▶ **The problem**: In the entries below, convert the stretch from the line containing "- **Document Retrieval:**" through the line containing "Developed a data" into a JSON list of strings, one string per line and with blank lines left out.

────────

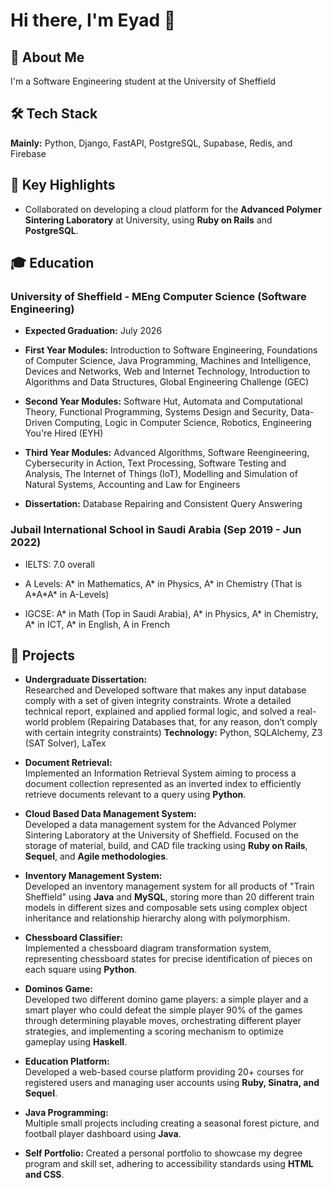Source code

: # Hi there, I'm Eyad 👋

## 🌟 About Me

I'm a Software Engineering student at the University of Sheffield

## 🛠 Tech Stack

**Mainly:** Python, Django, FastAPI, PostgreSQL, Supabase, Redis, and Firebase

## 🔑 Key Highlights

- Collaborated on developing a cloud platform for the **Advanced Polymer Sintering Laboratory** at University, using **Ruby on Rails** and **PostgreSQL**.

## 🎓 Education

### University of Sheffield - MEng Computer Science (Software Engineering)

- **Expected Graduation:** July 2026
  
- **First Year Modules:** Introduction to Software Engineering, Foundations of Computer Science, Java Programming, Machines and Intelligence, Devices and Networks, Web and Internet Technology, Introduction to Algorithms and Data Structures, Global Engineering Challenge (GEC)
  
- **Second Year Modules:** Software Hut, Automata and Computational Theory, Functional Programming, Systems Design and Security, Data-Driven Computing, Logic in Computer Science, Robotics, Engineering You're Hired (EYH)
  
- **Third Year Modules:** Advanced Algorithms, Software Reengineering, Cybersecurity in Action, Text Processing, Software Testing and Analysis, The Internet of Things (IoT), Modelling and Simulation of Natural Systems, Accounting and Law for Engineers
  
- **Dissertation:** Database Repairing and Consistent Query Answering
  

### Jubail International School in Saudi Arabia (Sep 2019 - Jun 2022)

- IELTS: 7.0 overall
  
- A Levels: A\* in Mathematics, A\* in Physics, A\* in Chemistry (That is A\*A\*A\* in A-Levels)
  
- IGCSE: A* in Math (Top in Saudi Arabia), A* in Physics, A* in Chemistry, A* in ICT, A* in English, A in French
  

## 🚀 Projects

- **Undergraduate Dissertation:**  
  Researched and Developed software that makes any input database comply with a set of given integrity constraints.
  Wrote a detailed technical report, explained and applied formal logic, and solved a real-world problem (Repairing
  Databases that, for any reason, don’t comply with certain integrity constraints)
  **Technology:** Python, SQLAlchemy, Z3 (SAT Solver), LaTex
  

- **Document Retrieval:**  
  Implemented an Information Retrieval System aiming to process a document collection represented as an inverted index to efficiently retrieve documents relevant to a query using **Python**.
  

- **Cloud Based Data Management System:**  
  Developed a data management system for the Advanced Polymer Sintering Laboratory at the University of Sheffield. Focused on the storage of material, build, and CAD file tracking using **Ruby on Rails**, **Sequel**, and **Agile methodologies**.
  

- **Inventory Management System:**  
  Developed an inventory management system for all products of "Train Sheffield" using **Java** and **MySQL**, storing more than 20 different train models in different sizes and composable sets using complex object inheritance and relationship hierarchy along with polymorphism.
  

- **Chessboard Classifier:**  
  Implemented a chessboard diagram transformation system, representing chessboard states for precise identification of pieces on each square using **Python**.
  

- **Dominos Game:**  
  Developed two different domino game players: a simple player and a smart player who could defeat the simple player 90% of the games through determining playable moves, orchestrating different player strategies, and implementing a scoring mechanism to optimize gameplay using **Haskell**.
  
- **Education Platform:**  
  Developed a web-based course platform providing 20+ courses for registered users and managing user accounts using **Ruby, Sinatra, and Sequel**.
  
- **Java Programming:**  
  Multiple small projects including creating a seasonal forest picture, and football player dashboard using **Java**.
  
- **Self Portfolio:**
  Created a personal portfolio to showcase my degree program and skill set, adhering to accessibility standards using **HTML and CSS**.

────────

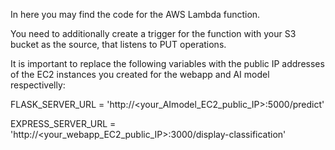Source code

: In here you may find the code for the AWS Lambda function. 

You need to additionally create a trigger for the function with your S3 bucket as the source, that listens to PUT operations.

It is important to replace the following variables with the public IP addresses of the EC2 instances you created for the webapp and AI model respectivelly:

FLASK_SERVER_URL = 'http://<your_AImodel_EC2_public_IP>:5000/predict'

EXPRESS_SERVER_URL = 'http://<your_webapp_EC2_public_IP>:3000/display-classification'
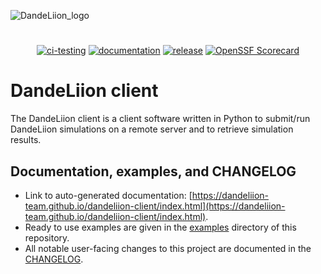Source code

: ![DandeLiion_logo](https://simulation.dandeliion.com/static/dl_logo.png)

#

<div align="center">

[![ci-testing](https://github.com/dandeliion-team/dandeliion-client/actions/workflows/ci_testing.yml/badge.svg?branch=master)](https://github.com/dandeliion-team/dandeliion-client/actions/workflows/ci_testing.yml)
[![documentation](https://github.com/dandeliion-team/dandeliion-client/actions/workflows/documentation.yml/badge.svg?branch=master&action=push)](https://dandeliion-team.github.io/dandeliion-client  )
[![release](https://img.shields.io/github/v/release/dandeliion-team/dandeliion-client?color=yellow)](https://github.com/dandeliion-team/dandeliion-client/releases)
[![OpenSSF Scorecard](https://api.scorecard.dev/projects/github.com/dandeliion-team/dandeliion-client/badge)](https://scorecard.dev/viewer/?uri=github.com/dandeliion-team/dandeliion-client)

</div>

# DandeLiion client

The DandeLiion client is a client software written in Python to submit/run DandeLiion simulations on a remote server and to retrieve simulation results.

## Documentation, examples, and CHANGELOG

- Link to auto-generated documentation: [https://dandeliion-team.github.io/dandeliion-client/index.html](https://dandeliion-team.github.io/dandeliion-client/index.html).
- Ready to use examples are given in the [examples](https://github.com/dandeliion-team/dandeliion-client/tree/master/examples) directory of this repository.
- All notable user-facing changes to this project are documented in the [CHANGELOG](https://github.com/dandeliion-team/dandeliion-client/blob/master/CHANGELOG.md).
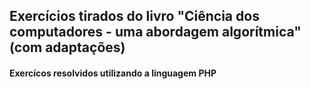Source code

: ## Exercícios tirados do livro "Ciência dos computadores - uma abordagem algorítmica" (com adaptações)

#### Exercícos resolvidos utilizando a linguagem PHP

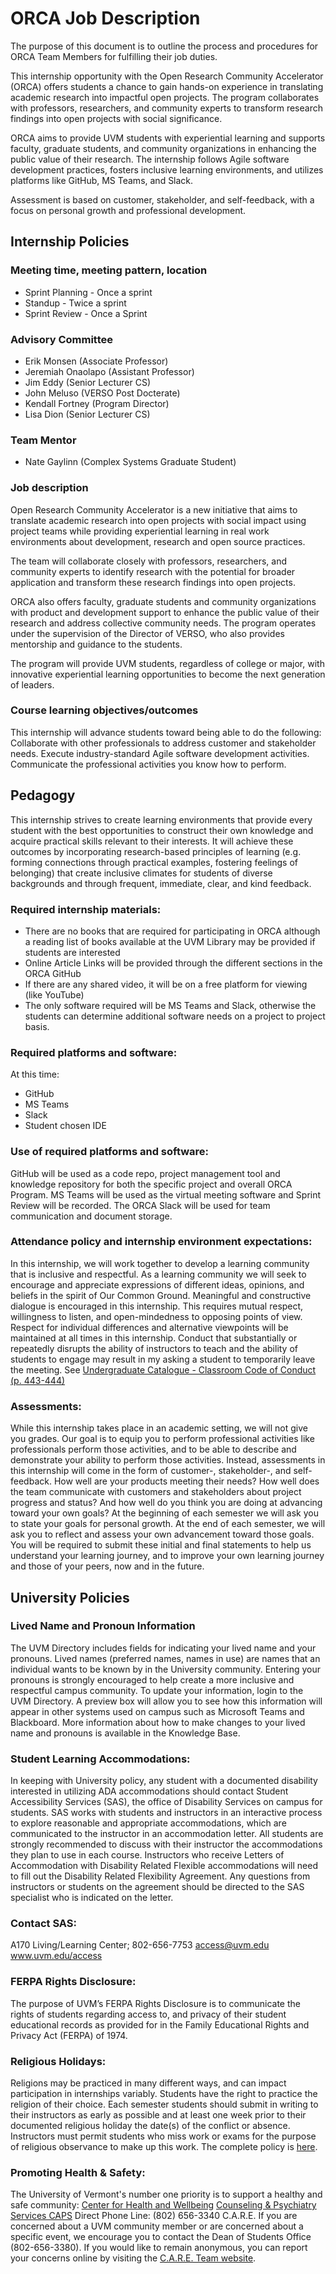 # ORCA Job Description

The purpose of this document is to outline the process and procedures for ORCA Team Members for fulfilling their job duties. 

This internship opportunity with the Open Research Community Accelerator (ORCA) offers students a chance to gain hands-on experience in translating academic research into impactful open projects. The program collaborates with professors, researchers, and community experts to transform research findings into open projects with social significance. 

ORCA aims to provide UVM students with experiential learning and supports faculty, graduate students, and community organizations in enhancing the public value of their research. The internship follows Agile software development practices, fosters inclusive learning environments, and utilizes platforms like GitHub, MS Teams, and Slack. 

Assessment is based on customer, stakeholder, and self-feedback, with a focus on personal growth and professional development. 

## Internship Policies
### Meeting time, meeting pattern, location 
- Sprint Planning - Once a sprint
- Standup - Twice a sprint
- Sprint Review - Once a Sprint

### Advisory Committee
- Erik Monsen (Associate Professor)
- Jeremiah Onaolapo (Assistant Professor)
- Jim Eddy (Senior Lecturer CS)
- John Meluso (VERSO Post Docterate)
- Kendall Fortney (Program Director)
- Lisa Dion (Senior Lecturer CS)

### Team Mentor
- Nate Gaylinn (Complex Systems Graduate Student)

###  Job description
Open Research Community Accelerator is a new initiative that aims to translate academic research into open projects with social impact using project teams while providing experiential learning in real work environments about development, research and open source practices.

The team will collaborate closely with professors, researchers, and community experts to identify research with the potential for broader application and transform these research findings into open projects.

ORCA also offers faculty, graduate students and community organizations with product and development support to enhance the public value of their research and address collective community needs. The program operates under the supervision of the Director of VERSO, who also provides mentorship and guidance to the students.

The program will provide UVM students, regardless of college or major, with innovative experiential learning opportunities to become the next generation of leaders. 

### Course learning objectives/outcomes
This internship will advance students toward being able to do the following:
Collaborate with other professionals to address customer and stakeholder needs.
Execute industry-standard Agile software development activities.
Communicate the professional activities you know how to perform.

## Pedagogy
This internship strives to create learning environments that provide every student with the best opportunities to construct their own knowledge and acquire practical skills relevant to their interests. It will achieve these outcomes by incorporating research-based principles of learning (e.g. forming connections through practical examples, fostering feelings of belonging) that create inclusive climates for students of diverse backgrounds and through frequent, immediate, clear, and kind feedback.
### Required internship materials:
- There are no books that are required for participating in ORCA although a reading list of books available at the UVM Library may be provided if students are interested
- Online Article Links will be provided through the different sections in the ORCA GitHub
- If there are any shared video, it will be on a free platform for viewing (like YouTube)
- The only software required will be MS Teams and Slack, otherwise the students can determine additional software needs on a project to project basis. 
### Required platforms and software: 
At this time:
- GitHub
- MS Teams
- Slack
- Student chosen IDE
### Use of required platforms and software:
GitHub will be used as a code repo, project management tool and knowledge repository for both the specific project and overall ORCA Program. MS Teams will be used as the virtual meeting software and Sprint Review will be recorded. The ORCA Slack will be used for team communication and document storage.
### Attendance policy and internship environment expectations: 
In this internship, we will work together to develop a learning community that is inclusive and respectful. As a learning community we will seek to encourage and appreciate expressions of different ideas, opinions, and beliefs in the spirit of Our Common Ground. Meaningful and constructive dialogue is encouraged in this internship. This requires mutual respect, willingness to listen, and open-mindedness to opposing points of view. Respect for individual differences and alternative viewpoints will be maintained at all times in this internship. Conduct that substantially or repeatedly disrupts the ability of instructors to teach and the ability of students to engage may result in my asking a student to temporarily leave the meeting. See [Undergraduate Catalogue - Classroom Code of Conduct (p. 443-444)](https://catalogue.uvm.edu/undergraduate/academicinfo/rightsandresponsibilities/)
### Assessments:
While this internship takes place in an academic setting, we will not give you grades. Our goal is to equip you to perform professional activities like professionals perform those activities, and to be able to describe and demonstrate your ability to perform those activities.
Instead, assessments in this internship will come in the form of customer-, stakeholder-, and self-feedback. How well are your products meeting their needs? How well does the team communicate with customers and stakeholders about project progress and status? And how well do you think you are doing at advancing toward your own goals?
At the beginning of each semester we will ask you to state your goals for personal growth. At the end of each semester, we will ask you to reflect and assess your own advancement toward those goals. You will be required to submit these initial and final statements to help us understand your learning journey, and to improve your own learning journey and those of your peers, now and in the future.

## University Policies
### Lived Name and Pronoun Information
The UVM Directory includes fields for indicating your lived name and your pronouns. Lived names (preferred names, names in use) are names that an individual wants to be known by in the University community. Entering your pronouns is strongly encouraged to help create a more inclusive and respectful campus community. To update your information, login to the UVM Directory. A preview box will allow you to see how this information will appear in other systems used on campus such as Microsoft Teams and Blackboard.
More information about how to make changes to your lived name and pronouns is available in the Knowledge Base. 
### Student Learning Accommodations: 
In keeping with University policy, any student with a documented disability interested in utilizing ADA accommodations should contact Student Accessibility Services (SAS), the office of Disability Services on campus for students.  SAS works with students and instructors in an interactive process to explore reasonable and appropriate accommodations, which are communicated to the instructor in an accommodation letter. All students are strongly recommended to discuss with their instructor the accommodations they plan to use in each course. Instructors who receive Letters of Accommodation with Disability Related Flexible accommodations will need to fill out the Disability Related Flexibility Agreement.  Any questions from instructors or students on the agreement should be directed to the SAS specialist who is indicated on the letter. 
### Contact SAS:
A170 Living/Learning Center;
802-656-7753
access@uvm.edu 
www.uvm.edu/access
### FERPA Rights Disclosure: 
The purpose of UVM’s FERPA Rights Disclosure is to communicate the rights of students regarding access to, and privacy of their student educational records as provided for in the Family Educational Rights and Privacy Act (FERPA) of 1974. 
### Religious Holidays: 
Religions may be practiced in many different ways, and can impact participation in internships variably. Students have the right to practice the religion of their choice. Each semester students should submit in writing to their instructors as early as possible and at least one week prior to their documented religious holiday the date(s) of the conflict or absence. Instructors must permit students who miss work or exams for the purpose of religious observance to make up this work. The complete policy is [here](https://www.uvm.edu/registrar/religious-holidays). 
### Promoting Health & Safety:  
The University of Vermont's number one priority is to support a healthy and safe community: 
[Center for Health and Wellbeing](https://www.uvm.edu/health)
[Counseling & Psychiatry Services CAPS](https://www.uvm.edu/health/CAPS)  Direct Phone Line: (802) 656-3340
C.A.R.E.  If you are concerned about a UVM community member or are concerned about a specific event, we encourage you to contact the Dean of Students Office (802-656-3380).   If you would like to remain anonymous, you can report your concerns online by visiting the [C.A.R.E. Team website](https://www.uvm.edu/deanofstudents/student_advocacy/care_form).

────────

▶ **The completed task**:
[
  "- **Document Retrieval:**  ",
  "  Implemented an Information Retrieval System aiming to process a document collection represented as an inverted index to efficiently retrieve documents relevant to a query using **Python**.",
  "- **Cloud Based Data Management System:**  ",
  "  Developed a data management system for the Advanced Polymer Sintering Laboratory at the University of Sheffield. Focused on the storage of material, build, and CAD file tracking using **Ruby on Rails**, **Sequel**, and **Agile methodologies**."
]